Nonsurgical treatment should be tried first. This includes use of braces, physical therapy, use of a cane or walker and other walking aids, activity adjustments, medications, spinal injections and weight reduction. Surgery is performed for pain control, relief of neurologic deficit, and correction of sagittal imbalance. Ideally, a minimal number of spinal levels should be fused to achieve sagittal balance. The cephalad neutral vertebra to the caudal neutral vertebra should be included in the fusion. The caudal end of the fusion must be within the stable zone. Fusion with segmental instrumentation with pedicle screws is the preferred treatment at this time. Most sagittal imbalance requires spinal osteotomies, which include:
- Smith-Petersen osteotomy
- Ponte osteotomy
- Pedicle-subtraction osteotomy
- Vertebral column resection
The Smith-Petersen osteotomy can correct 30° to 40° of deformity. It is a posterior closing-wedge resection osteotomy with anterior-column osteoclasis (Figure 3). The Ponte or chevron osteotomy is performed at multiple levels with about 10° correction with each level. It is a posterior closing-wedge resection osteotomy, which may include facetectomies or complete pedicle-to-pedicle posterior element resection. The Ponte osteotomy is effective in long, flexible thoracic kyphosis (Figure 4).

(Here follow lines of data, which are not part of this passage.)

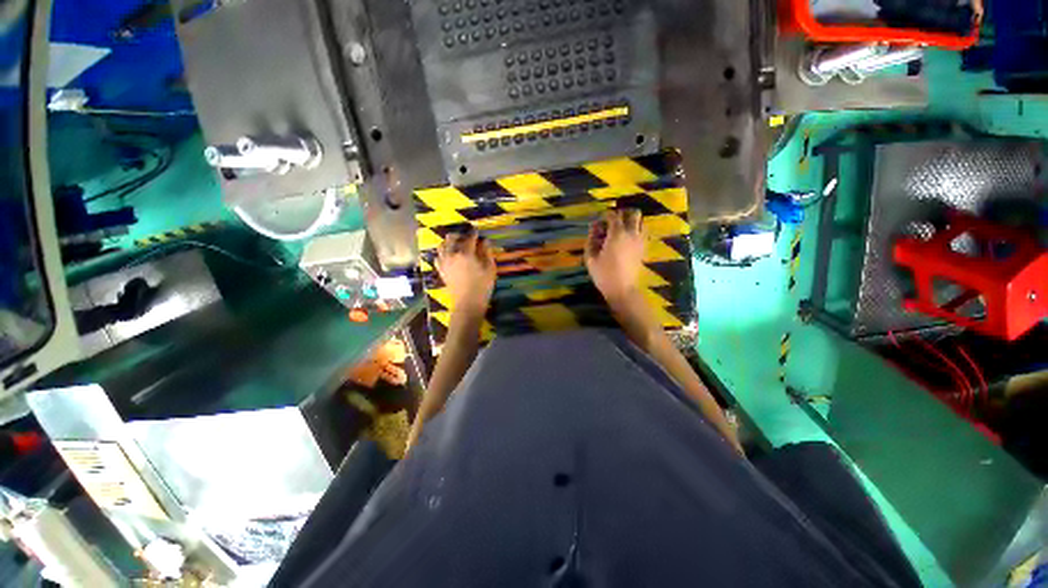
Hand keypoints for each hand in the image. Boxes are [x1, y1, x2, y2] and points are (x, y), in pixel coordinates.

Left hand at [436, 231, 496, 315]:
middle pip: (451, 238)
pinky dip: (442, 253)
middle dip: (459, 235)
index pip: (469, 238)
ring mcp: (444, 263)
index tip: (476, 231)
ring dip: (448, 242)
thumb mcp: (490, 269)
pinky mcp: (441, 271)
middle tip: (466, 237)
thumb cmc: (482, 286)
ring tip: (456, 244)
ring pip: (442, 246)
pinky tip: (448, 255)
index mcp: (466, 253)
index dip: (473, 233)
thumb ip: (487, 253)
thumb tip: (485, 242)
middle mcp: (452, 255)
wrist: (467, 303)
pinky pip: (438, 257)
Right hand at [585, 209, 644, 304]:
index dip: (606, 216)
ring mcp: (640, 241)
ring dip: (632, 222)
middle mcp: (631, 234)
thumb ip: (591, 239)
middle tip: (613, 222)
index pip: (613, 216)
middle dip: (623, 214)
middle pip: (633, 214)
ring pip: (641, 222)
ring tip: (622, 230)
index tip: (600, 222)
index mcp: (617, 234)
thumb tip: (593, 227)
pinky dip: (637, 232)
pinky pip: (644, 233)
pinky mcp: (644, 249)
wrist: (622, 289)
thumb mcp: (590, 257)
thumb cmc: (603, 274)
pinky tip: (628, 240)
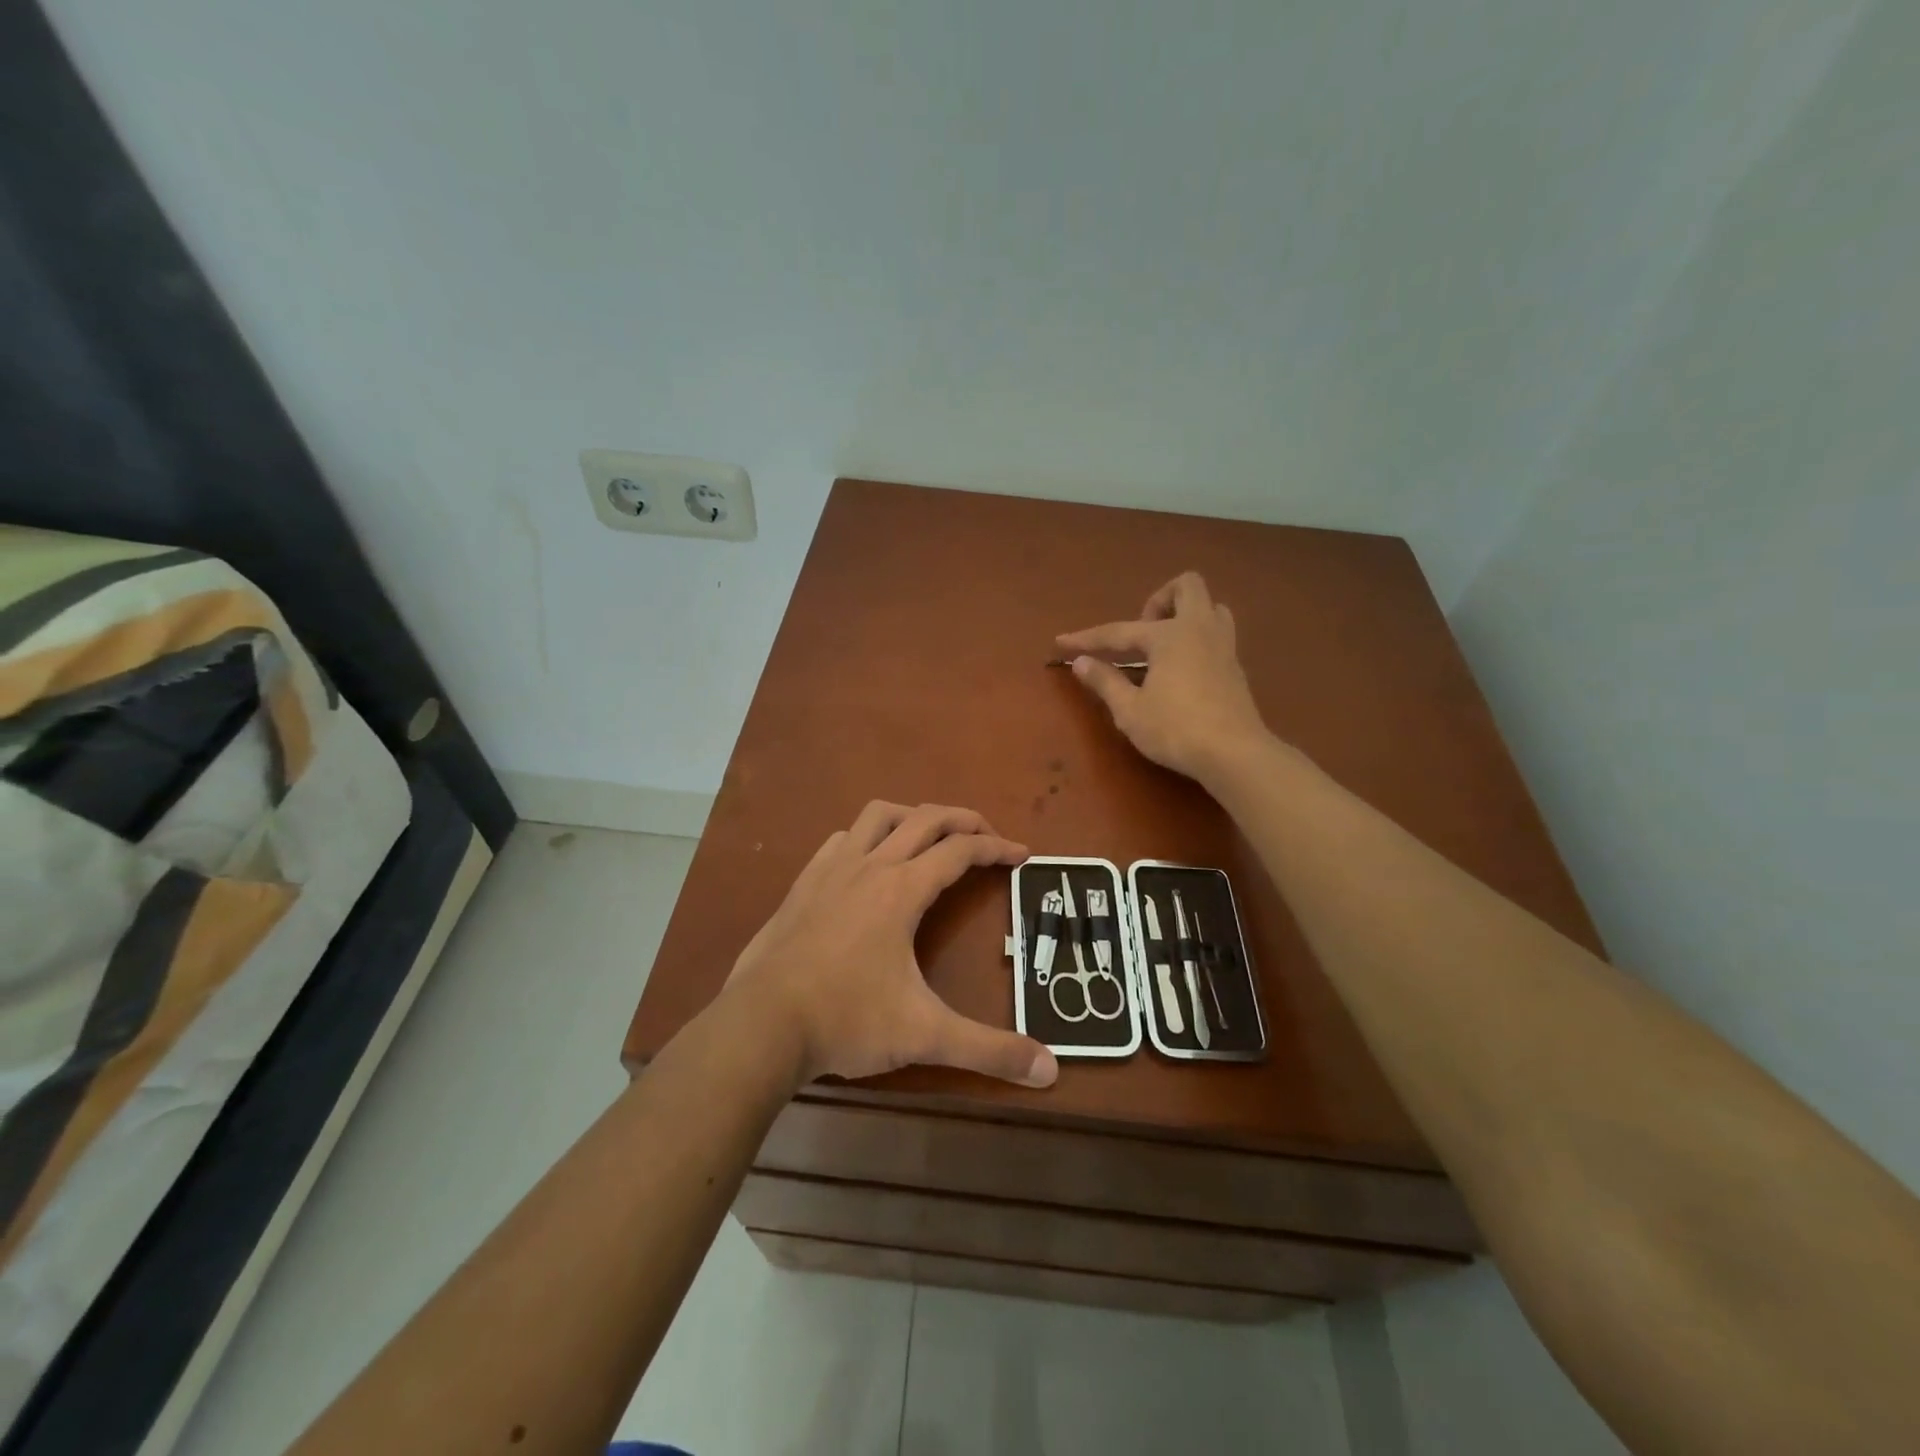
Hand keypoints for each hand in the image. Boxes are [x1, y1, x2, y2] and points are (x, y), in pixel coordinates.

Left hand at [725, 801, 1059, 1088]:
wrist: (761, 1024)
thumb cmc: (846, 1020)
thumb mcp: (925, 1036)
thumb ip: (989, 1051)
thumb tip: (1050, 1071)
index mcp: (903, 889)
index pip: (961, 851)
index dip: (996, 849)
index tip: (1022, 855)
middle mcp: (870, 865)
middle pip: (926, 818)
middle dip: (964, 820)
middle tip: (988, 837)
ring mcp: (831, 870)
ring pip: (878, 815)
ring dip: (913, 816)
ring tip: (932, 837)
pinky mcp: (803, 883)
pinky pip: (842, 839)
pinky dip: (867, 836)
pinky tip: (869, 862)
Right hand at [1057, 571, 1270, 781]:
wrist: (1235, 753)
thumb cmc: (1176, 729)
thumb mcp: (1130, 710)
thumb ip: (1105, 682)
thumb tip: (1081, 662)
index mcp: (1170, 635)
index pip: (1118, 632)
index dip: (1086, 639)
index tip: (1061, 642)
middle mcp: (1199, 629)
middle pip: (1186, 586)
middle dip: (1158, 600)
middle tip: (1141, 633)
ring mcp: (1223, 646)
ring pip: (1211, 607)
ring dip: (1185, 615)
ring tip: (1164, 647)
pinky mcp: (1235, 667)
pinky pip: (1218, 634)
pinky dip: (1197, 640)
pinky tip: (1181, 669)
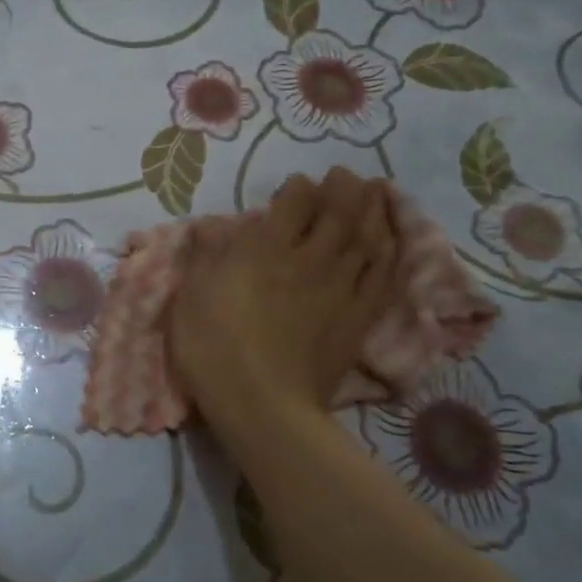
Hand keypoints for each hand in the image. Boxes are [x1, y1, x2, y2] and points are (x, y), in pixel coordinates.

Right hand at [170, 168, 399, 427]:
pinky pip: (382, 276)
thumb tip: (210, 227)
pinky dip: (389, 253)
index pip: (294, 202)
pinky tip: (391, 241)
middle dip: (344, 188)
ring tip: (376, 193)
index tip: (297, 186)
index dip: (299, 188)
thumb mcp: (190, 298)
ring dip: (372, 210)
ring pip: (367, 238)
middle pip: (338, 212)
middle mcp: (309, 259)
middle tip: (345, 176)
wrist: (261, 405)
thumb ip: (204, 256)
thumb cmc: (213, 349)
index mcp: (265, 249)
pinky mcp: (357, 318)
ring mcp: (339, 289)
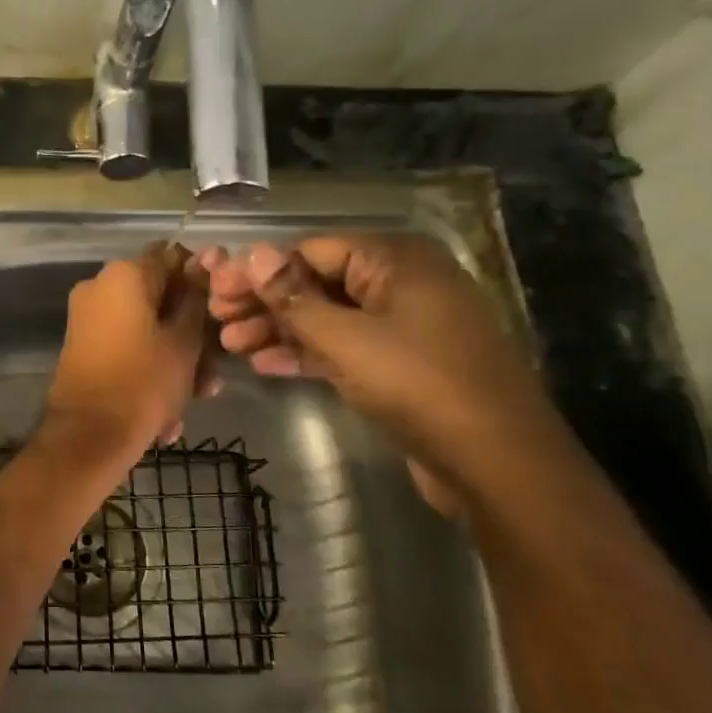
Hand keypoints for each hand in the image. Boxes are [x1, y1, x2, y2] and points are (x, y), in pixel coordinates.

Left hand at [42, 242, 215, 459]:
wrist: (87, 437)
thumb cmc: (144, 383)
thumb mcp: (184, 341)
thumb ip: (196, 297)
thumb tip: (207, 257)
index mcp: (124, 275)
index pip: (173, 256)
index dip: (203, 279)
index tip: (223, 309)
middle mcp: (100, 288)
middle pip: (159, 297)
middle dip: (191, 331)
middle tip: (214, 368)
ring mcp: (88, 319)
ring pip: (146, 328)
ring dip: (175, 359)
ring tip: (196, 396)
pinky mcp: (84, 348)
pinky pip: (127, 348)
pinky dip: (149, 370)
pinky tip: (169, 414)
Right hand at [201, 234, 569, 510]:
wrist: (495, 462)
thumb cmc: (418, 384)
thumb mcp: (345, 338)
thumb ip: (294, 296)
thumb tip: (254, 252)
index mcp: (395, 260)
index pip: (310, 250)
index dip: (259, 271)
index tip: (216, 292)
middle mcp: (401, 282)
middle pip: (317, 282)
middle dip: (265, 302)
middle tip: (218, 321)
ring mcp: (404, 324)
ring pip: (328, 316)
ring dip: (279, 329)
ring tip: (231, 345)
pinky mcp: (402, 362)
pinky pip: (345, 346)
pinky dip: (308, 353)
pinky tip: (265, 365)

The pedicle-subtraction osteotomy is a posterior closing-wedge resection that can achieve 30° to 40° correction. The wedge is hinged on the anterior wall of the vertebral body, preferably at L2-3. The spinal column is shortened (Figure 5). It is ideal in correcting kyphosis in ankylosing spondylitis. In vertebral column resection, one of more of the vertebral segments are completely resected. This involves removing the anterior and posterior elements through either posterior approach only or combined anterior and posterior approaches. Vertebral column resection is necessary when there is a severe rigid deformity, hemivertebra, or a tumor.